Mémoires, Général von Choltiz, éditions Perrin, 2020
Les éditions Perrin ont eu l’excellente initiative de publier les mémoires du fameux général allemand von Choltitz, passé à la postérité pour son rôle de commandant du Gross Paris au moment de la libération de la capitale, et immortalisé sur le grand écran sous les traits de Gert Fröbe dans Paris Brûle-t-il? de René Clément.
Le parcours de cet Allemand de la noblesse silésienne, page à la cour de Saxe, profondément catholique (un élément qui revient à plusieurs reprises dans le récit), est des plus intéressants car la carrière de Dietrich von Choltitz est plutôt riche en événements et en affectations des plus variées.
Comme il se doit, ces mémoires sont l’occasion pour l’intéressé de se dédouaner de toute connivence avec les crimes du nazisme et de présenter -presque ad nauseam– la Wehrmacht comme une armée apolitique, correcte et des plus efficaces. On le sait maintenant, tout ceci n’est qu’un mythe… L’auteur se garde bien d’évoquer le fameux serment prêté à Hitler dans la partie qu’il consacre à l’avant-guerre, n’abordant le sujet qu’en fin d’ouvrage, dans un passage où il explique pourquoi on ne peut reprocher à des officiers allemands de ne pas s’être opposés à Hitler…
La majeure partie du texte est consacrée à la Seconde Guerre mondiale. L’un des premiers intérêts du livre est le ton assez vivant du récit de Choltitz, d’autant que celui-ci insiste à de nombreuses reprises sur le vécu du troupier et les conditions de vie au front. La lecture est donc agréable. On perçoit la rancoeur habituelle du soldat du front à l’égard des « planqués » de l’arrière. Il reste que certaines de ses affirmations laissent dubitatifs, notamment lorsqu’il est question de respect et de bonne entente avec les Russes…

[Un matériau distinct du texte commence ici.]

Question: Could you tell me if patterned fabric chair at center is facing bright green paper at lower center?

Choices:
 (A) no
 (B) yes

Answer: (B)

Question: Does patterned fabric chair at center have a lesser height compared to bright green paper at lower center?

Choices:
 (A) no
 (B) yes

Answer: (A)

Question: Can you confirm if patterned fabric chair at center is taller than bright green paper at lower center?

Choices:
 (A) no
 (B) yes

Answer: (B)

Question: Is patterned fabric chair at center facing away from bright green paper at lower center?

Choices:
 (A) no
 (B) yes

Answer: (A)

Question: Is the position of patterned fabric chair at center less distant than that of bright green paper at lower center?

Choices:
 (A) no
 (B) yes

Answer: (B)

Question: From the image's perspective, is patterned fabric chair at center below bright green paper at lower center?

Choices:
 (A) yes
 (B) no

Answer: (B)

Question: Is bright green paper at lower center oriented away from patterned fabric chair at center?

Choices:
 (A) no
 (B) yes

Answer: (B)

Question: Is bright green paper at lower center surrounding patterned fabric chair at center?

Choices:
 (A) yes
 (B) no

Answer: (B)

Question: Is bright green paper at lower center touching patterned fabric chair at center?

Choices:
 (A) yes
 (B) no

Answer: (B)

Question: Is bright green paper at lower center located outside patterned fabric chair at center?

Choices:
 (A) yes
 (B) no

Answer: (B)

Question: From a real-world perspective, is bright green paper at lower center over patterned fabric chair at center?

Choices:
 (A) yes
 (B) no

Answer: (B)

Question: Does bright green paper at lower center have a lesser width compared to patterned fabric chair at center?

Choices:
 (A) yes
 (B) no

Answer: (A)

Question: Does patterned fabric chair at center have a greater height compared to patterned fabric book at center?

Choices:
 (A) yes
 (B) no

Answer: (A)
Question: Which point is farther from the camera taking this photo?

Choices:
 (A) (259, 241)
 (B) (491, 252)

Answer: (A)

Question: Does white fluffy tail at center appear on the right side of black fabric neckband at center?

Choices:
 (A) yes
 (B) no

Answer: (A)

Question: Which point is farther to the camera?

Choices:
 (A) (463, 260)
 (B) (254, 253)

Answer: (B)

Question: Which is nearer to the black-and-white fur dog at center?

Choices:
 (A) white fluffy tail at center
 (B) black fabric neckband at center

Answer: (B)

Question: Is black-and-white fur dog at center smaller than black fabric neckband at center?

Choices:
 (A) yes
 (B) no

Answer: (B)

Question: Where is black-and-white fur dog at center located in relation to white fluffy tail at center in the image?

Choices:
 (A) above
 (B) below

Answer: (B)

L’autre intérêt est lié à ses commandements. Il intègre en effet la très particulière et unique 22. Luflande-Division, unité aérotransportée par avions qui joue un rôle important lors de l’invasion des Pays-Bas en 1940. Ses diverses affectations sur le front de l’Est, s’étalant sur trois années, sont du plus haut intérêt, le passage le plus captivant étant celui de la campagne de Crimée et de Sébastopol. Les lignes consacrées à Anzio/Nettuno ont aussi retenues mon attention. Enfin, pour nous Français, Choltitz présente l’intérêt d’avoir eu en charge le flanc gauche du front de Normandie jusqu’à la percée américaine consécutive à l’opération Cobra, et d’avoir présidé aux destinées de Paris au moment de la Libération. Deux chapitres qui m’ont procuré de beaux moments de lecture. Autant de campagnes racontées d’un point de vue allemand, donc incomplet, mais toujours intéressant. Il est cependant préférable de bien connaître les combats de l’Ostfront ainsi que la bataille de Normandie (« un monstrueux bain de sang » ainsi que la qualifiera le général à l’époque), au moins dans les grandes lignes, pour suivre un tant soit peu le cours des événements…
La libération de Paris est évidemment le moment le plus attendu, et heureusement bien annoté par Jean-Charles Foucrier qui fournit un complément d’informations bienvenu. Il est intéressant de lire la version de l’Allemand. Choltitz se donne le beau rôle écrit pour la postérité. Il n’a pas détruit Paris parce qu’il n’en n’avait certes pas les moyens, mais également parce qu’il savait pertinemment qu’il le payerait de sa vie. L’homme se présente ainsi comme le « sauveur de Paris », alors qu’il a été un officier obéissant et fidèle au Führer. Ces critiques à l’endroit de ce dernier vont bon train, une antienne chez les anciens cadres de la Wehrmacht. Quant au portrait peu flatteur qu’il brosse du dictateur, et notamment le fait qu’il le qualifie de « fou », qu’on me permette de douter que ce furent là ses impressions véritables (mais la chose n’est pas impossible puisque c’est le terme que Choltitz utilise lorsqu’il évoque la rencontre à d’autres officiers allemands au cours de sa captivité alors qu’il est enregistré à son insu) …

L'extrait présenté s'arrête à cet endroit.